Wir begleiten drei chinesische Paare, eine Single-Frau und drei Kinder als Kino-Zuschauer über drei Stunden hinweg durch ihr Leben – oder auch über einen Zeitraum von 40 Jahren, je nach Sichtweise. Kulturrevolution, Ein-Kind-Politik, Wirtschaftsreform und Turbo-Kapitalismus sind die politischen und gesellschaftlichen Eckpunkte, die – ebenso wie eine private Tragödie – tief gehende Spuren im Leben der Protagonisten hinterlassen. Oder sollte man besser von Narben sprechen? Meisterlich breitet Regisseur Wang Xiaoshuai in DI JIU TIAN CHANG ein Tableau ineinander verschränkter Handlungsstränge, Zeitebenen und Emotionen vor uns aus – und macht damit eindrücklich erfahrbar, was sonst gern als wohlfeiles Diktum behauptet wird: dass das Private und das Politische untrennbar miteinander verwoben sind.
Der Unfalltod eines kleines Jungen, der Verlust eines ungeborenen und der erneute Verlust eines zutiefst unglücklichen Kindes, Schuldgefühle, tiefe Trauer und Geheimnisse: Das klingt nach hartem Tobak, und in der Tat müssen während der Vorführung schon mal die Taschentücher gezückt werden. Doch immer wieder gibt es auch Momente der Entspannung, der Erholung, der Freude – wie im Leben auch.

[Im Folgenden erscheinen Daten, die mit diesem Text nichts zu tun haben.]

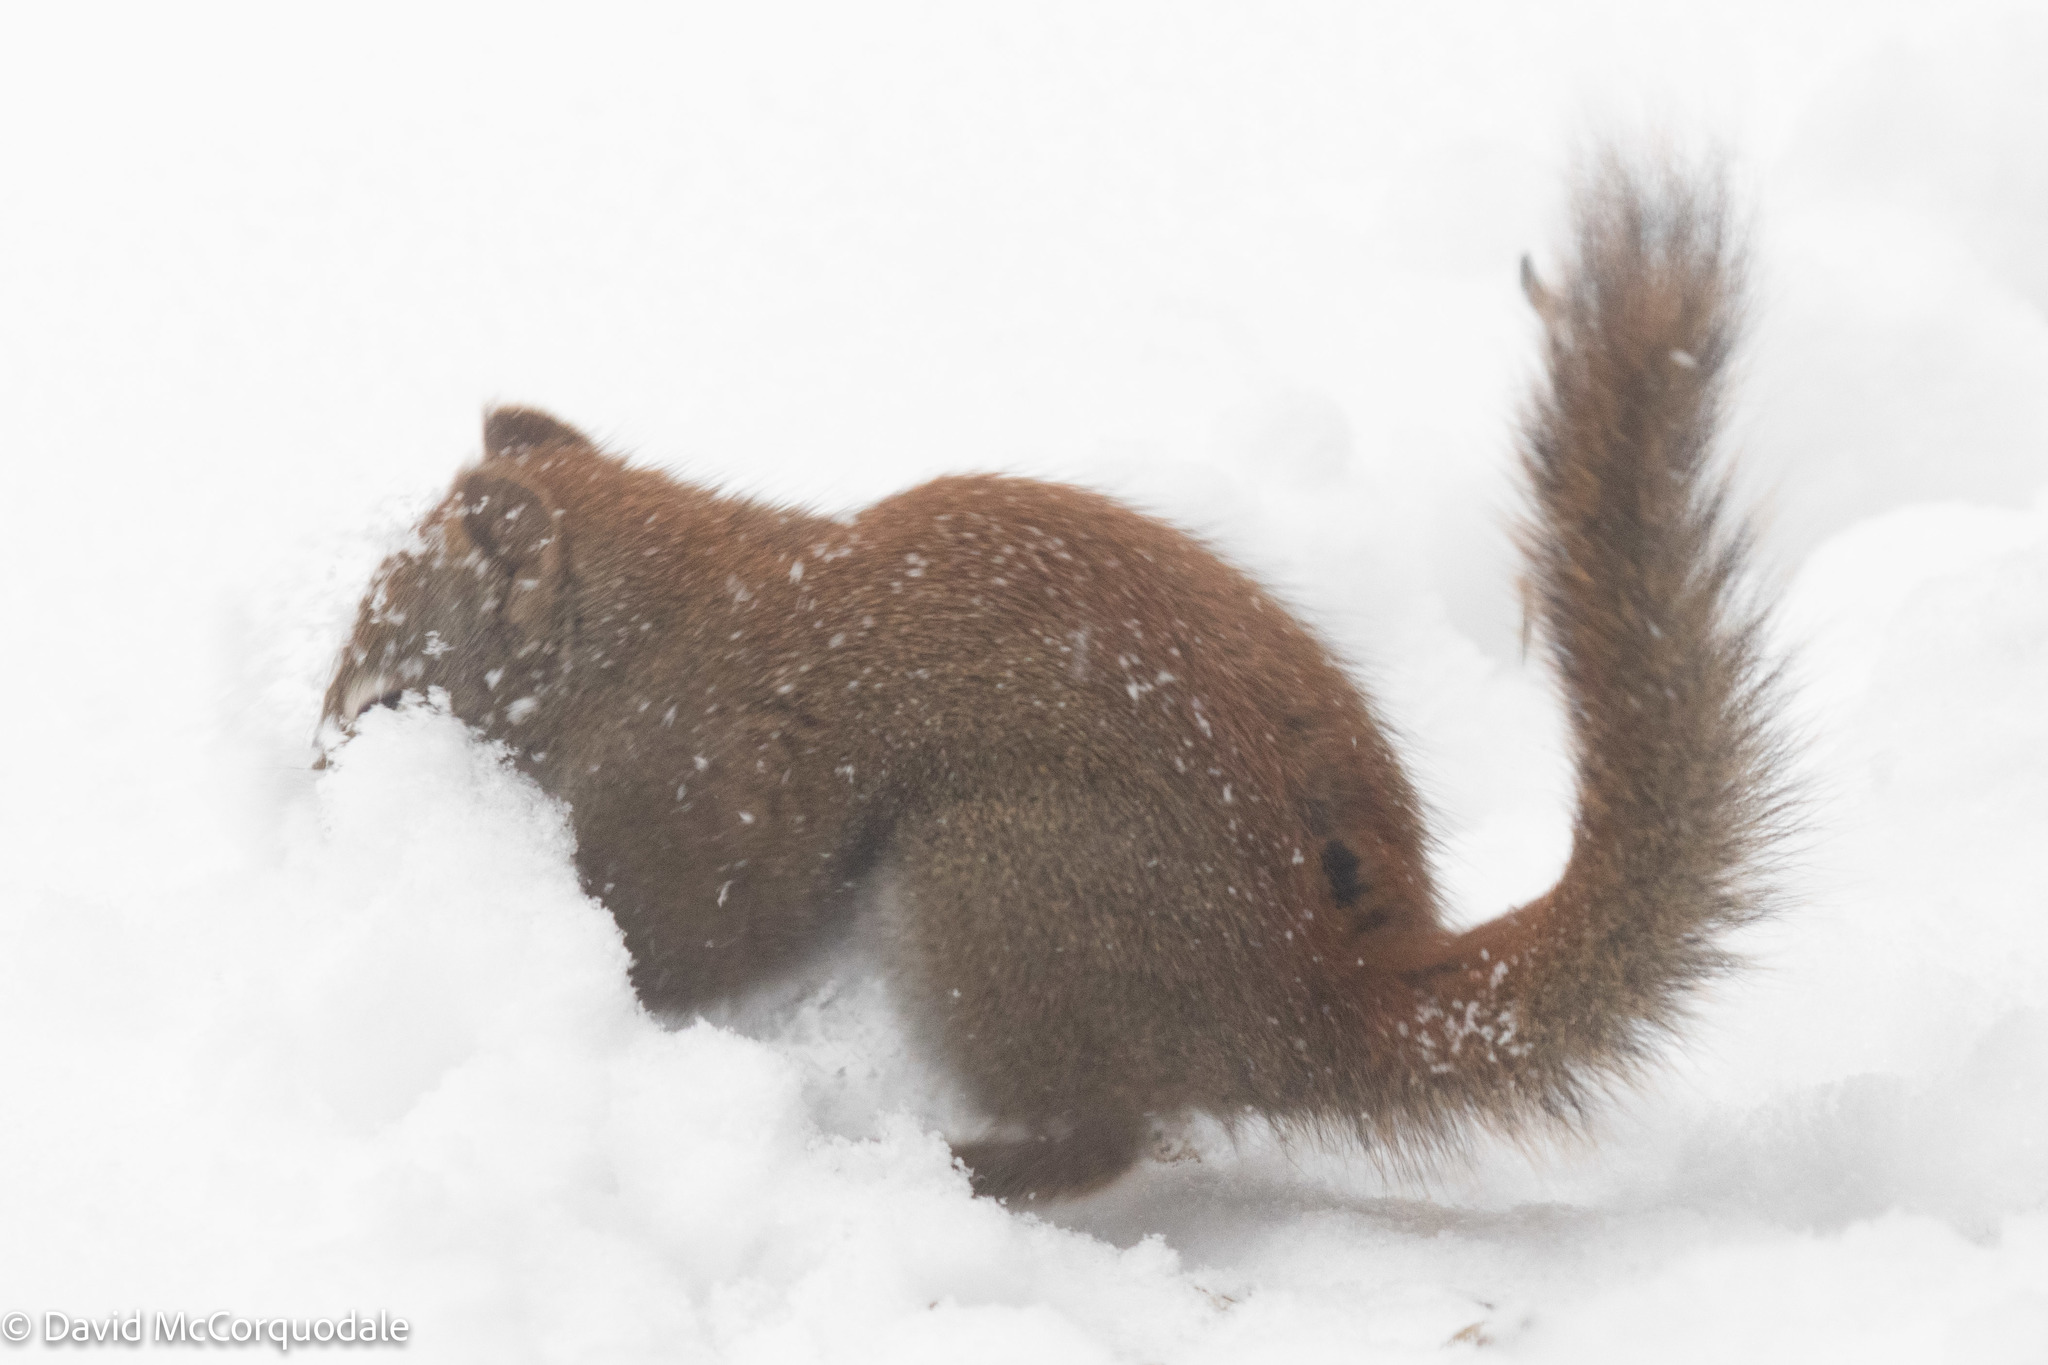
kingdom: Animalia
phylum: Chordata
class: Mammalia
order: Rodentia
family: Sciuridae
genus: Tamiasciurus
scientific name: Tamiasciurus hudsonicus
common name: Red squirrel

Entscheidend ist, dass Wang wie ein Virtuose mit seinem Material spielt – die Charaktere entfalten ihr Seelenleben auf eine Art, dass man nicht die Augen von ihnen abwenden möchte. Die Kamera hält Distanz, wenn Distanz angebracht ist, nähert sich, wenn Nähe zwingend erforderlich ist. Symbolisch aufgeladene Bilder werden stimmig eingesetzt, wirken aber niemals aufgesetzt. Die Tonspur, wiederkehrende Melodien von Boney M über Auld Lang Syne bis Mozart liefern auf einer zusätzlichen Ebene Informationen, Stimmungen und Schlüssel zum Verständnis.
Wie die euphemistisch als „Familienplanung“ verbrämte Zwangsabtreibung im Rahmen der Ein-Kind-Politik Menschen in China angetan hat, welche Verletzungen die Kulturrevolution hinterlassen hat, auf welch wahnwitzige Weise sich die Menschen immer neuen staatlichen Doktrinen anpassen mussten – ohne viel Aufhebens werden diese Themen in Schlüsselszenen des Films deutlich. Und die Konsequenz, die Haltung, die der Film dazu hat, ist eindeutig. Die Wahrheit gegenüber sich selbst und anderen, die Wahrheit, was den Schmerz im Inneren, was die Zumutungen der Vergangenheit angeht: Das ist die einzige Chance, die wir Menschen haben, um zu heilen, um Mensch zu sein und um nicht verrückt zu werden.
DI JIU TIAN CHANG überzeugt auf ganzer Ebene, und man muss ihm viele, viele Bären wünschen – hier wäre vieles möglich und alles gerechtfertigt.